Segundo as investigações do Ministério Público, o atropelamento não foi um incidente isolado, mas ocorreu durante uma competição de charretes realizada na faixa de areia da praia. Por essa razão, além de Rudney, outras quatro pessoas foram denunciadas por participação no caso.

Fabiano Helarico Ribeiro e Karina Santos Ribeiro também estão presos preventivamente, aguardando julgamento. O Ministério Público sustenta que a disputa era promovida de forma conjunta, caracterizando concurso de pessoas, onde todos que contribuíram para a prática do crime podem responder pelo resultado, mesmo sem executar diretamente o atropelamento.

Dois outros denunciados, Salvador Marcelo Gozza e Éder Manoel Bimbati da Silva, encontram-se foragidos. O juiz responsável pelo caso manteve a prisão preventiva de todos os réus e negou pedidos de liberdade provisória, entendendo que persistem os requisitos legais para a custódia cautelar.

Versões conflitantes e depoimentos

Um vídeo gravado pela própria Thalita momentos antes do acidente mostra as duas amigas pedalando na praia, com Gabriela alertando sobre a passagem de veículos no local. Pouco depois da gravação, ocorreu o atropelamento.

O condutor da charrete, Rudney, afirmou aos policiais que não percebeu a aproximação da ciclista e que a atingiu quando ela passou à frente do veículo, alegando que a faixa de areia estava deserta. Sua defesa, representada pelo advogado Luciano Fernandes Ribeiro, nega qualquer participação em corrida, afirmando que Rudney estava apenas passeando com uma égua recém-adquirida.

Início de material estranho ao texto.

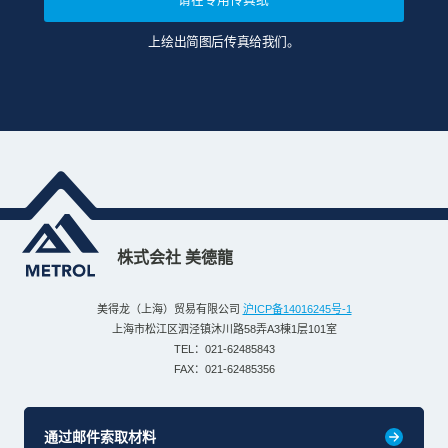
上绘出简图后传真给我们。
株式会社 美德龍
美得龙（上海）贸易有限公司
沪ICP备14016245号-1
上海市松江区泗泾镇沐川路58弄A3棟1层101室
TEL：021-62485843
FAX：021-62485356
通过邮件索取材料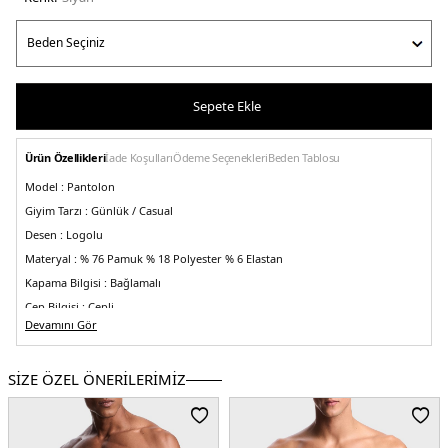
Sepete Ekle
Ürün Özellikleri
İade Koşulları
Ödeme Seçenekleri
Beden Tablosu
Model :
Pantolon
Giyim Tarzı :
Günlük / Casual
Desen :
Logolu
Materyal :
% 76 Pamuk % 18 Polyester % 6 Elastan
Kapama Bilgisi :
Bağlamalı
Cep Bilgisi :
Cepli
Devamını Gör
Kalıp Bilgisi :
Regular Fit , Normal Bel
Üretim Yeri :
Kamboçya
5DY1EM001403AF10013FC185.07
SİZE ÖZEL ÖNERİLERİMİZ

Contudo, a amiga da vítima, Gabriela, contestou essa versão em entrevista, afirmando que a charrete estava em alta velocidade no momento do atropelamento e que Rudney participava de uma corrida com outro charreteiro. "Ele não estava passeando com o cavalo, eles estavam correndo. Eu lembro exatamente que eles estavam correndo", declarou Gabriela, acrescentando que o estado da bicicleta danificada comprovaria a velocidade do impacto.

A esposa de Rudney prestou depoimento em 31 de março de 2025, afirmando que o atropelamento foi acidental. A defesa também destacou que o acusado prestou socorro à vítima e compareceu espontaneamente à delegacia para prestar esclarecimentos.

Rudney foi preso em Praia Grande no dia 29 de março de 2025 e encaminhado à Cadeia Pública de Peruíbe, onde permanece detido preventivamente enquanto aguarda o desfecho do processo judicial que busca justiça para a tragédia ocorrida na praia de Itanhaém.